▸ **INSTRUCTION**
Give again, word for word, every line below from the one that has "provides startups, MSMEs, and" through the one that has "Jaipur Pink Panthers were unbeaten in the", both included, and no others.

▸ **SOURCE DATA**
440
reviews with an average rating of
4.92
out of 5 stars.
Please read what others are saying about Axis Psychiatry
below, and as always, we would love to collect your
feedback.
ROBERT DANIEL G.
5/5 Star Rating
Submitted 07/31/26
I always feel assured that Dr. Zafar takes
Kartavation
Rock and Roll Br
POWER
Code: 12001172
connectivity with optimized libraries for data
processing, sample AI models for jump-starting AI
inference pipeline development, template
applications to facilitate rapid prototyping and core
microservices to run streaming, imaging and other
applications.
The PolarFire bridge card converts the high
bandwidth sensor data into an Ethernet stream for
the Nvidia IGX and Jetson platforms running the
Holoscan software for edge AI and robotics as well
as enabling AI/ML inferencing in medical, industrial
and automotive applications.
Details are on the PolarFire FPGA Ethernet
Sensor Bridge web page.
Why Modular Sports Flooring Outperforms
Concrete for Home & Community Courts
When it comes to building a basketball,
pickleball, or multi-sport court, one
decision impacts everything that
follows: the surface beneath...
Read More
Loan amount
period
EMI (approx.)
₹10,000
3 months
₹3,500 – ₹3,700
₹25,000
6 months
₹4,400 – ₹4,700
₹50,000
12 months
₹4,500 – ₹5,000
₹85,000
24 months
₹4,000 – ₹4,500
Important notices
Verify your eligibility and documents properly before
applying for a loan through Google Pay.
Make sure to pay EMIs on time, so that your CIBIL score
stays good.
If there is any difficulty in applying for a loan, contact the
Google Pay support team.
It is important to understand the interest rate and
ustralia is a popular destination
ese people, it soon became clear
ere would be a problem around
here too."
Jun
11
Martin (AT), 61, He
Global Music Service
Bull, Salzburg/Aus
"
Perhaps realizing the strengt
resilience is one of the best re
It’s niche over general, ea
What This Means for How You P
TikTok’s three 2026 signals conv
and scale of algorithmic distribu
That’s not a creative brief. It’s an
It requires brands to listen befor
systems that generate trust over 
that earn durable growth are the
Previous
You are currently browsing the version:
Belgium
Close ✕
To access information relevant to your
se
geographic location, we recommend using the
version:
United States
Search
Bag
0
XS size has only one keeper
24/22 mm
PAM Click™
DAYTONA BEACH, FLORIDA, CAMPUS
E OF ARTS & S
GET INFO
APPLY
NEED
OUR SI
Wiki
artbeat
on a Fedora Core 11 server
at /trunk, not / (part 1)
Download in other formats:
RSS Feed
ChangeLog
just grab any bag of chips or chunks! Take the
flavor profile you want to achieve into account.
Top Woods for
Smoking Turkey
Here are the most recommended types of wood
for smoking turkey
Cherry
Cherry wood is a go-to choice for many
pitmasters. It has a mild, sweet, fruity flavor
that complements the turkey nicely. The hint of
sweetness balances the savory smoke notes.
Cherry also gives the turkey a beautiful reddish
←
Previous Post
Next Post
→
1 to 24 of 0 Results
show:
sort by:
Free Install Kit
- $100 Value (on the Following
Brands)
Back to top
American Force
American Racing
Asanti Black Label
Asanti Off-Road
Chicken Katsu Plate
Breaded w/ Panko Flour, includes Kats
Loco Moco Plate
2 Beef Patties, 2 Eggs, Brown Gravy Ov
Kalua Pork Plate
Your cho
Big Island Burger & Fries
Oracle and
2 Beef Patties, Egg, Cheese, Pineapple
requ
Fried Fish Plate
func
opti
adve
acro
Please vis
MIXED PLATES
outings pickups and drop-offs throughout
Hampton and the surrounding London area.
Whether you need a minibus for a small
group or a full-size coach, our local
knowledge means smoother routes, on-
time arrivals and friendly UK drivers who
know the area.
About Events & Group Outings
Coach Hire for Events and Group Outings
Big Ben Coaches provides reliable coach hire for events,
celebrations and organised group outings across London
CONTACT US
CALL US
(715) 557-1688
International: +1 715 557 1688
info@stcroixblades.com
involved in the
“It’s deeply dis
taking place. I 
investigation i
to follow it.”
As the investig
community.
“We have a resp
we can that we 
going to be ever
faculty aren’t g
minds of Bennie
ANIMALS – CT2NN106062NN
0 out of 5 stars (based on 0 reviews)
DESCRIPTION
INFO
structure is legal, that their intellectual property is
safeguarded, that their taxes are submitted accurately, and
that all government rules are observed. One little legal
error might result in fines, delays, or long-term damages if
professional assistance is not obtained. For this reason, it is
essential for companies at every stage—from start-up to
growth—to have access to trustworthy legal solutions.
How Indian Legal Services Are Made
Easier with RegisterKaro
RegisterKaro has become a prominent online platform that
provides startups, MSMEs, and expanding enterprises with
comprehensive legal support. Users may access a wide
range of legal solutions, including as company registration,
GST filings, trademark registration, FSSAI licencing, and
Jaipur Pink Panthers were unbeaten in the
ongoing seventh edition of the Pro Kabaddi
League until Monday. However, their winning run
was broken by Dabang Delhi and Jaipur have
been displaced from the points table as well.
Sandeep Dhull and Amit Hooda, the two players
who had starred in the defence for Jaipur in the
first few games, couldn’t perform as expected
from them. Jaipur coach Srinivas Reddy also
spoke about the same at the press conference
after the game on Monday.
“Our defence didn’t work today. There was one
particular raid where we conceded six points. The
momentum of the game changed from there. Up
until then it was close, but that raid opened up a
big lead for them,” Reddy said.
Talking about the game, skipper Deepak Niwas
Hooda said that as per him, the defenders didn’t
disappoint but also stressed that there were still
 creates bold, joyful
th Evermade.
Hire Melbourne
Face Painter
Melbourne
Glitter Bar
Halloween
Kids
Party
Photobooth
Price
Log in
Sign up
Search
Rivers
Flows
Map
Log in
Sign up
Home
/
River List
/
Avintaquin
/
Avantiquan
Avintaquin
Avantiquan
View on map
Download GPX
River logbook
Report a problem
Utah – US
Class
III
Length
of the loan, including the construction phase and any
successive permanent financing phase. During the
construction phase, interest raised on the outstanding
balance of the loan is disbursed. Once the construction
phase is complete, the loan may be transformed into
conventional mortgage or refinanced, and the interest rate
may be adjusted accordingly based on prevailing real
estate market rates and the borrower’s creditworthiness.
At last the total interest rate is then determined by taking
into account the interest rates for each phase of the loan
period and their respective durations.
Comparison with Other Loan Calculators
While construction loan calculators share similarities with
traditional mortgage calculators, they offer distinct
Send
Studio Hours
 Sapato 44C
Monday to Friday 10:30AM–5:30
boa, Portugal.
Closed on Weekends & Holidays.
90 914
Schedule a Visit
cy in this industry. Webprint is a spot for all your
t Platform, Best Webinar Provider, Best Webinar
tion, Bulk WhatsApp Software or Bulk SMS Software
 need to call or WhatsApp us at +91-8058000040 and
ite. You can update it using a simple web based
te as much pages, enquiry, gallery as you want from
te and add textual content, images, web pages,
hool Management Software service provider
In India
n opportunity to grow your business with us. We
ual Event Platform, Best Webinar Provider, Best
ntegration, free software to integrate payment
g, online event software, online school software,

▸ **SOLUTION TO THIS PROBLEM**
provides startups, MSMEs, and expanding enterprises with
comprehensive legal support. Users may access a wide
range of legal solutions, including as company registration,
GST filings, trademark registration, FSSAI licencing, and
Jaipur Pink Panthers were unbeaten in the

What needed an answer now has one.